The NYPD has defended the surveillance and stop and frisks as legal, and critics of the new legislation point to another set of statistics: Killings and other serious offenses have fallen 34 percent since 2001, while the number of city residents in jails and prisons has fallen 31 percent.
Bloomberg has said they could tie the department up in lawsuits and complaints, inject courts and an inspector general into tactical decisions and make "proactive policing by police officers extinct in our city."
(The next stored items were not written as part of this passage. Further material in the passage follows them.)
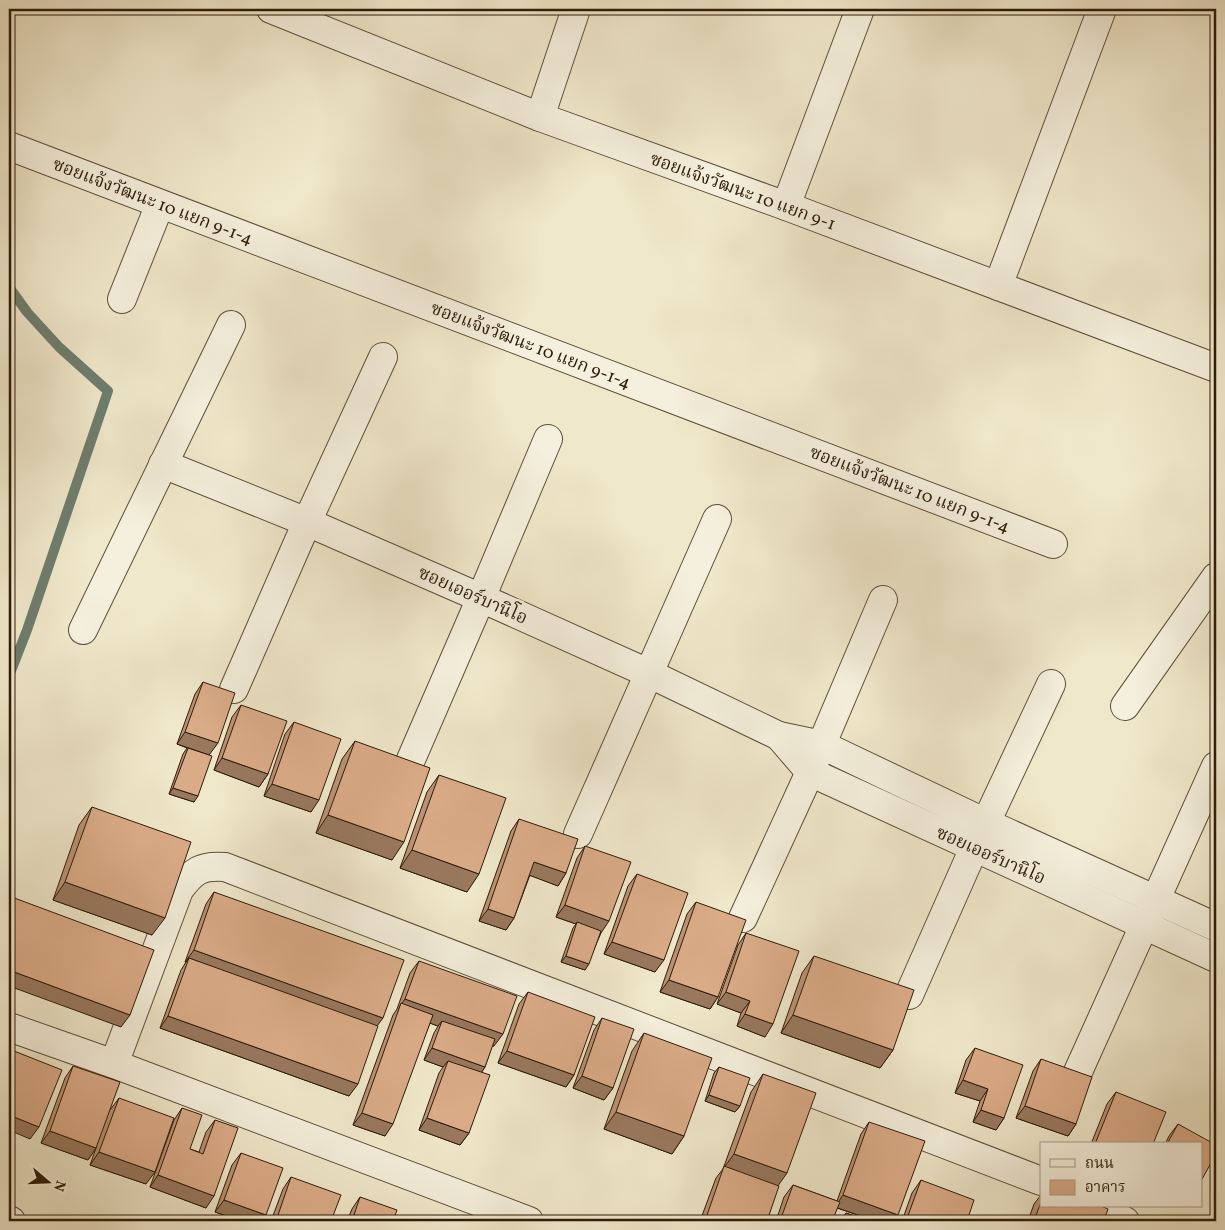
<svg xmlns="http://www.w3.org/2000/svg" width="1225" height="1230" font-family="Vollkorn,'Noto Serif Thai',serif">
<rect width="100%" height="100%" fill="#f0e8cb"/>
<filter id="stains"><feTurbulence type="fractalNoise" baseFrequency=".004" numOctaves="4"/><feColorMatrix values="0 0 0 0 .2 0 0 0 0 .09 0 0 0 0 .02 0 0 0 .5 -.17"/></filter>
<radialGradient id="worn" r=".72"><stop offset=".6" stop-color="#630" stop-opacity="0"/><stop offset="1" stop-color="#630" stop-opacity=".3"/></radialGradient>
<g fill="none" stroke-linecap="round" stroke-linejoin="round">
<polyline stroke="#6e7e6f" stroke-width="10" points="9,287 27,312 59,347 108,391 27,630 9,676"/>
<g stroke="#5e4e39" stroke-width="30">
<g id="minor">
<polyline points="271,9 540,117 786,206 1216,368"/>
<polyline points="540,117 576,9"/>
<polyline points="9,146 1053,544"/>
<polyline points="786,206 860,9"/>
<polyline points="998,286 1102,9"/>
<polyline points="122,299 160,204"/>
<polyline points="163,464 307,522 481,598 648,673 779,736 822,745 986,823 1216,927"/>
<polyline points="83,630 231,325"/>
<polyline points="234,689 307,522 383,357"/>
<polyline points="1125,706 1216,577"/>
<polyline points="779,736 810,772 1216,958"/>
<polyline points="409,764 481,598 548,439"/>
<polyline points="578,834 717,519"/>
<polyline points="743,918 810,772 883,600"/>
<polyline points="909,995 974,848 1051,684"/>
<polyline points="9,1027 114,1064 529,1221"/>
<path d="M114,1064L179,890C193,871 201,865 225,867L1041,1181"/>
<polyline points="1077,1074 1216,766"/>
<polyline points="1097,1206 1125,1221"/>
<polyline points="9,1220 11,1221"/>
</g>
</g>
<use href="#minor" stroke="#f5f0dd" stroke-width="28"/>
</g>
<g fill="#bb9374" stroke="#2d1b08">
<polygon points="203,682 209,755 194,802 169,794 183,754 187,748 177,744 195,694"/>
<polygon points="241,705 268,774 259,787 214,770 232,717"/>
<polygon points="294,722 311,812 264,796 285,734"/>
<polygon points="355,741 392,860 316,833 342,759"/>
<polygon points="439,775 467,892 400,868 427,792"/>
<polygon points="92,807 152,935 53,900 79,825"/>
<polygon points="519,819 566,873 558,886 530,875 514,918 506,930 479,921 511,831"/>
<polygon points="585,846 601,933 585,970 561,962 573,928 576,924 556,917 577,858"/>
<polygon points="637,874 655,972 604,954 628,886"/>
<polygon points="214,892 377,1025 349,1096 160,1028 181,970 186,962 185,962 206,904"/>
<polygon points="696,902 718,997 710,1009 660,992 687,914"/>
<polygon points="746,933 765,1037 737,1026 741,1013 717,1004 738,945"/>
<polygon points="814,956 893,1050 880,1068 781,1033 802,973"/>
<polygon points="419,961 494,1046 492,1046 485,1067 481,1073 469,1133 460,1145 419,1130 439,1073 443,1067 424,1060 434,1033 438,1026 430,1023 385,1136 353,1125 393,1015 397,1009 410,973"/>
<polygon points="528,992 574,1075 566,1087 498,1063 519,1004"/>
<polygon points="602,1018 613,1088 604,1100 573,1088 594,1030"/>
<polygon points="644,1033 684,1136 672,1154 604,1129 632,1051"/>
<polygon points="975,1048 1004,1118 996,1130 973,1122 980,1101 955,1093 966,1060"/>
<polygon points="1041,1059 1076,1124 1068,1136 1016,1118 1033,1071"/>
<polygon points="73,1066 110,1110 119,1098 146,1184 90,1165 96,1148 88,1160 41,1143 65,1078"/>
<polygon points="719,1067 740,1106 735,1112 705,1101 714,1073"/>
<polygon points="763,1074 778,1186 767,1221 700,1221 716,1178 723,1169 751,1092"/>
<polygon points="1116,1092 1153,1144 1091,1144 1107,1104"/>
<polygon points="182,1108 190,1149 199,1152 206,1132 215,1120 206,1208 150,1187 174,1120"/>
<polygon points="869,1122 894,1221 875,1221 837,1208 832,1221 776,1221 784,1197 793,1185 837,1201 861,1134"/>
<polygon points="1178,1124 1201,1144 1165,1144 1169,1136"/>
<polygon points="241,1153 266,1215 262,1221 241,1221 215,1212 232,1165"/>
<polygon points="291,1177 331,1221 271,1221 283,1189"/>
<polygon points="921,1180 967,1221 902,1221 912,1193"/>
<polygon points="1216,1184 1216,1195 1212,1193"/>
<polygon points="1041,1195 1041,1206 1104,1221 1028,1221 1034,1204"/>
<polygon points="360,1197 393,1221 347,1221 352,1209"/>
<polygon points="846,1213 868,1221 840,1221"/>
</g>
<g fill="#99785e" stroke="#2d1b08">
<polygon points="185,732 218,743 209,755 177,744"/>
<polygon points="222,758 268,774 259,787 214,770"/>
<polygon points="272,784 319,800 311,812 264,796"/>
<polygon points="173,788 198,796 194,802 169,794"/>
<polygon points="328,815 404,842 392,860 316,833"/>
<polygon points="412,850 479,874 467,892 400,868"/>
<polygon points="534,862 566,873 558,886 526,874"/>
<polygon points="65,882 165,918 152,935 53,900"/>
<polygon points="565,905 609,921 601,933 577,922 576,924 556,917"/>
<polygon points="488,909 514,918 506,930 479,921"/>
<polygon points="612,942 664,960 655,972 604,954"/>
<polygon points="194,950 383,1018 374,1030 189,958 186,962 185,962"/>
<polygon points="566,956 589,964 585,970 561,962"/>
<polygon points="9,970 130,1015 121,1027 9,986"/>
<polygon points="669,980 718,997 710,1009 660,992"/>
<polygon points="726,992 750,1001 741,1013 717,1004"/>
<polygon points="405,999 503,1034 494,1046 440,1027 442,1021 438,1026 398,1012 400,1006"/>
<polygon points="745,1014 773,1024 765,1037 737,1026"/>
<polygon points="793,1015 893,1050 880,1068 781,1033"/>
<polygon points="168,1016 358,1084 349,1096 160,1028"/>
<polygon points="432,1048 485,1067 477,1079 448,1061 443,1067 424,1060"/>
<polygon points="507,1051 574,1075 566,1087 498,1063"/>
<polygon points="582,1076 613,1088 604,1100 573,1088"/>
<polygon points="963,1080 988,1089 980,1101 955,1093"/>
<polygon points="709,1095 740,1106 735,1112 705,1101"/>
<polygon points="1025,1106 1076,1124 1068,1136 1016,1118"/>
<polygon points="981,1110 1004,1118 996,1130 973,1122"/>
<polygon points="616,1112 684,1136 672,1154 604,1129"/>
<polygon points="362,1113 393,1124 385,1136 353,1125"/>
<polygon points="9,1115 39,1127 30,1139 9,1130"/>
<polygon points="427,1118 469,1133 460,1145 419,1130"/>
<polygon points="50,1131 96,1148 88,1160 41,1143"/>
<polygon points="99,1152 155,1172 146,1184 90,1165"/>
<polygon points="734,1154 787,1173 775,1190 723,1169"/>
<polygon points="158,1175 214,1196 206,1208 150,1187"/>
<polygon points="843,1195 898,1215 894,1221 875,1221 835,1207"/>
<polygon points="224,1200 266,1215 262,1221 241,1221 215,1212"/>
<polygon points="277,1218 287,1221 274,1221"/>
</g>
<g fill="#daab87" stroke="#2d1b08">
<polygon points="203,682 235,693 218,743 185,732"/>
<polygon points="241,705 287,721 268,774 222,758"/>
<polygon points="294,722 341,739 319,800 272,784"/>
<polygon points="355,741 430,768 404,842 328,815"/>
<polygon points="188,748 212,756 198,796 173,788"/>
<polygon points="439,775 506,798 479,874 412,850"/>
<polygon points="92,807 191,842 165,918 65,882"/>
<polygon points="519,819 578,839 566,873 534,862 514,918 488,909"/>
<polygon points="585,846 631,862 609,921 565,905"/>
<polygon points="637,874 688,893 664,960 612,942"/>
<polygon points="214,892 404,960 383,1018 194,950"/>
<polygon points="9,896 154,950 130,1015 9,970"/>
<polygon points="696,902 746,920 718,997 669,980"/>
<polygon points="577,922 601,931 589,964 566,956"/>
<polygon points="746,933 799,951 773,1024 745,1014 750,1001 726,992"/>
<polygon points="814,956 914,990 893,1050 793,1015"/>
<polygon points="189,958 378,1026 358,1084 168,1016"/>
<polygon points="419,961 517,996 503,1034 405,999"/>
<polygon points="528,992 595,1017 574,1075 507,1051"/>
<polygon points="401,1003 433,1015 393,1124 362,1113"/>
<polygon points="602,1018 634,1029 613,1088 582,1076"/>
<polygon points="442,1021 495,1039 485,1067 432,1048"/>
<polygon points="644,1033 712,1058 684,1136 616,1112"/>
<polygon points="975,1048 1023,1065 1004,1118 981,1110 988,1089 963,1080"/>
<polygon points="9,1049 62,1070 39,1127 9,1115"/>
<polygon points="1041,1059 1092,1077 1076,1124 1025,1106"/>
<polygon points="448,1061 490,1075 469,1133 427,1118"/>
<polygon points="73,1066 120,1082 96,1148 50,1131"/>
<polygon points="719,1067 750,1078 740,1106 709,1095"/>
<polygon points="763,1074 816,1093 787,1173 734,1154"/>
<polygon points="1116,1092 1166,1112 1153,1144 1095,1144"/>
<polygon points="119,1098 174,1118 155,1172 99,1152"/>
<polygon points="182,1108 202,1115 190,1149 203,1154 215,1120 238,1128 214,1196 158,1175"/>
<polygon points="869,1122 925,1141 898,1215 843,1195"/>
<polygon points="1178,1124 1216,1145 1216,1154 1201,1181 1201,1144 1167,1144"/>
<polygon points="241,1153 283,1168 266,1215 224,1200"/>
<polygon points="724,1166 779,1186 767,1221 705,1221"/>
<polygon points="291,1177 341,1195 331,1221 287,1221 277,1218"/>
<polygon points="921,1180 974,1200 967,1221 906,1221"/>
<polygon points="793,1185 840,1202 832,1221 780,1221"/>
<polygon points="360,1197 397,1210 393,1221 352,1221"/>
<polygon points="1041,1202 1041,1206 1101,1206 1108,1209 1104,1221 1034,1221"/>
<polygon points="846,1213 868,1221 843,1221"/>
<polygon points="400,1218 410,1221 399,1221"/>
</g>
<g text-anchor="middle" stroke-width="5" stroke-linejoin="round" paint-order="stroke">
<g font-size="18" fill="#2d1b08" stroke="#f5f0dd">
<text transform="translate(743 191) rotate(20)" y="6">ซอยแจ้งวัฒนะ 10 แยก 9-1</text>
<text transform="translate(153 201) rotate(21)" y="6">ซอยแจ้งวัฒนะ 10 แยก 9-1-4</text>
<text transform="translate(531 345) rotate(21)" y="6">ซอยแจ้งวัฒนะ 10 แยก 9-1-4</text>
<text transform="translate(910 489) rotate(21)" y="6">ซอยแจ้งวัฒนะ 10 แยก 9-1-4</text>
<text transform="translate(473 595) rotate(24)" y="6">ซอยเออร์บานิโอ</text>
<text transform="translate(991 855) rotate(24)" y="6">ซอยเออร์บานิโอ</text>
</g>
</g>
<rect width="1225" height="1230" fill="none" stroke="#f0e8cb" stroke-width="30"/>
<rect x="10" y="10" width="1205" height="1210" fill="none" stroke="#2d1b08" stroke-width="2.5"/>
<rect x="15" y="15" width="1195" height="1200" fill="none" stroke="#2d1b08"/>
<rect x="1040" y="1142" width="162" height="65" fill="#f5f0dd" stroke="#a59b88"/>
<rect x="1050" y="1159" width="25" height="8" fill="#f5f0dd" stroke="#a59b88"/>
<text x="1085" y="1168" font-size="15" fill="#2d1b08">ถนน</text>
<rect x="1050" y="1180" width="25" height="15" fill="#daab87" stroke="#a59b88"/>
<text x="1085" y="1192" font-size="15" fill="#2d1b08">อาคาร</text>
<g transform="translate(48 1182) rotate(109)" stroke="#f5f0dd" stroke-width="4" paint-order="stroke">
<path d="M0-4L9 19L0 12L-9 19Z" fill="#2d1b08"/>
<text y="-8" font-size="14" font-weight="bold" text-anchor="middle" fill="#2d1b08">N</text>
</g>
<rect width="100%" height="100%" filter="url(#stains)"/>
<rect width="100%" height="100%" fill="url(#worn)"/>
</svg>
And several council members agreed with him "The unintended consequences, potentially, of these bills is when a human, a man or woman, who has (a) badge . will pull their punch and not aggressively pursue a potential perpetrator, and then he or she goes out and commits a crime. That's the fear," Republican Councilman Vincent Ignizio told his colleagues Thursday.
If the measures ultimately survive, Bloomberg won't be in City Hall to see much of the outcome. The term-limited mayor leaves office this year.
Democratic mayoral candidates have generally said the practice needs changing. Some Republicans, meanwhile, have embraced the NYPD's view.
Besides police oversight, the council also took on another issue that has gotten broad attention, overriding a Bloomberg veto to make the city the most populous place in the nation to require businesses to provide workers with paid sick time.